● PROBLEM 1: In the pancreatic cancer survivor story, what procedure did Dr. Salem perform when he tried a second time to remove the tumor?
● PROBLEM 2: Retype the passage of the pancreatic cancer survivor story starting at "I will never" and ending at "the entire way.".

Mark: Pancreatic Cancer Survivor
Dedicated to tomorrow's beginning
Before being diagnosed with pancreatic cancer at the age of 33 I thought I was in the best shape of my life. I had recently started working out, and it was during these workouts that I began to notice a pain in my abdomen. I went to see my family doctor, but after many visits and many tests, they could not diagnosis the source of the pain. To try to find a diagnosis, I was referred to Yale-New Haven Hospital for an endoscopic ultrasound.
I had learned from a colleague that endoscopic ultrasounds were often done as a way to diagnosis pancreatic cancer. This thought seemed ridiculous to me at the time since I was only 33 and had never been sick before in my life. When the ultrasound revealed a tumor and I was diagnosed with advanced adenocarcinoma of the pancreas, my first thought was, “How am I going to tell my mother?” She had lost her twin brother to colon cancer at a young age, and I couldn’t bear to tell her that her son now had cancer as well.
After my diagnosis I was immediately scheduled for surgery with Dr. Ronald Salem, Lampman Professor of Surgery and Oncology at Yale Cancer Center. While performing the surgery he discovered that the tumor had grown around one of my blood vessels, and surgery to remove the tumor would not be possible. At the time I did not fully realize how dire my diagnosis was, which was probably for the best because it allowed me the strength to concentrate on surviving and fighting this disease.
In order to explore other treatment options, I was referred to the Section of Medical Oncology where I met with my oncologist, Dr. Barbara Burtness. She recommended a clinical trial in hopes of shrinking the tumor for later surgery. I enrolled in the trial and had 10 months of treatment including radiation and chemotherapy.
All of the CT scans during these 10 months showed that the tumor had not shrunk, but was also not growing. I was happy with this news but I knew that my best chance for long term survival was surgery. So, because of my young age, and the lack of other treatment options, Dr. Salem agreed to try again to remove the tumor. He performed a Whipple procedure, or a pancreatoduodenectomy.
I will never forget the moment when Dr. Salem came to my hospital room, sat at the foot of my bed, and told me the news that no cancer cells were found. Apparently, only scar tissue remained where the tumor had once been. I did not realize the significance of this at the time, and Dr. Salem seemed more excited than I was. I was just happy to hear the tumor was gone, and did not appreciate what had occurred until later, when I realized how truly miraculous something like this is for any cancer patient, especially one with advanced adenocarcinoma of the pancreas. I attribute my good fortune to the fact that Dr. Salem, Dr. Burtness, and the entire staff at Yale Cancer Center never gave up on me. They knew my outlook was bleak, but continued to fight the disease right alongside me the entire way.
Returning to work was difficult, I didn’t miss being sick, but I missed my family at Yale. I was treated so well by everyone there and I got to see the good in people through this experience. Anyone that goes through something like this can’t help but have a better appreciation for life. I also have a deeper appreciation for the work I do as a research scientist at Pfizer. I feel that the work we do has a tremendous impact on people’s lives, not to mention saving my own.
Five years later I am still cancer free, a new husband, and a new father to my daughter Clara. There was a time when I didn’t think there would be a life after cancer for me, but thanks to the support of my family, friends, all the healthcare providers at Yale, and the friends I met in the oncology treatment room, I am living a full life after cancer. One friend that I met, who unfortunately passed away, would always remind me that we are a statistic of 1; no matter what the odds are, there is always hope.
I believe that a big part of life is just showing up, and you have to keep coming back for treatments no matter what. The days when I felt the worst, I also felt the best, because I knew that something was being done. I was doing something to increase my chances of survival. I have never been happier and look forward to spending the rest of my life with my beautiful family.

● DATASET:
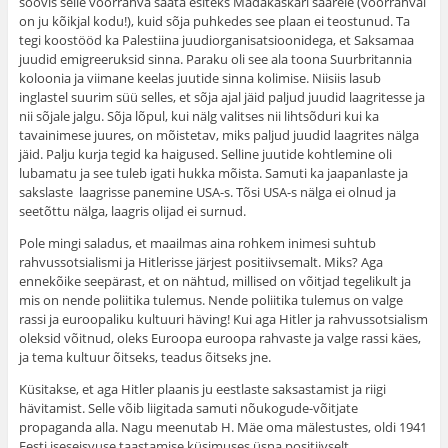
soovis selle võõrrahva saata esiteks Madakaskari saarele (võõrrahval
on ju kõikjal kodu!), kuid sõja puhkedes see plaan ei teostunud. Ta
tegi koostööd ka Palestiina juudiorganisatsioonidega, et Saksamaa
juudid emigreeruksid sinna. Paraku oli see ala toona Suurbritannia
koloonia ja viimane keelas juutide sinna kolimise. Niisiis lasub
inglastel suurim süü selles, et sõja ajal jäid paljud juudid laagritesse ja
nii sõjale jalgu. Sõja lõpul, kui nälg valitses nii lihtsõduri kui ka
tavainimese juures, on mõistetav, miks paljud juudid laagrites nälga
jäid. Palju kurja tegid ka haigused. Selline juutide kohtlemine oli
lubamatu ja see tuleb igati hukka mõista. Samuti ka jaapanlaste ja
sakslaste laagrisse panemine USA-s. Tõsi USA-s nälga ei olnud ja
seetõttu nälga, laagris olijad ei surnud.
Pole mingi saladus, et maailmas aina rohkem inimesi suhtub
rahvussotsialismi ja Hitlerisse järjest positiivsemalt. Miks? Aga
ennekõike seepärast, et on nähtud, millised on võitjad tegelikult ja
mis on nende poliitika tulemus. Nende poliitika tulemus on valge
rassi ja euroopaliku kultuuri häving! Kui aga Hitler ja rahvussotsialism
oleksid võitnud, oleks Euroopa euroopa rahvaste ja valge rassi käes,
ja tema kultuur õitseks, teadus õitseks jne.
Küsitakse, et aga Hitler plaanis ju eestlaste saksastamist ja riigi
hävitamist. Selle võib liigitada samuti nõukogude-võitjate
propaganda alla. Nagu meenutab H. Mäe oma mälestustes, oldi 1941
Eesti iseseisvuse taastamise küsimuses üsna positiivselt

● WORKED SOLUTION 1: A Whipple procedure, also called a pancreatoduodenectomy.

● WORKED SOLUTION 2:
I will never forget the moment when Dr. Salem came to my hospital room, sat at the foot of my bed, and told me the news that no cancer cells were found. Apparently, only scar tissue remained where the tumor had once been. I did not realize the significance of this at the time, and Dr. Salem seemed more excited than I was. I was just happy to hear the tumor was gone, and did not appreciate what had occurred until later, when I realized how truly miraculous something like this is for any cancer patient, especially one with advanced adenocarcinoma of the pancreas. I attribute my good fortune to the fact that Dr. Salem, Dr. Burtness, and the entire staff at Yale Cancer Center never gave up on me. They knew my outlook was bleak, but continued to fight the disease right alongside me the entire way.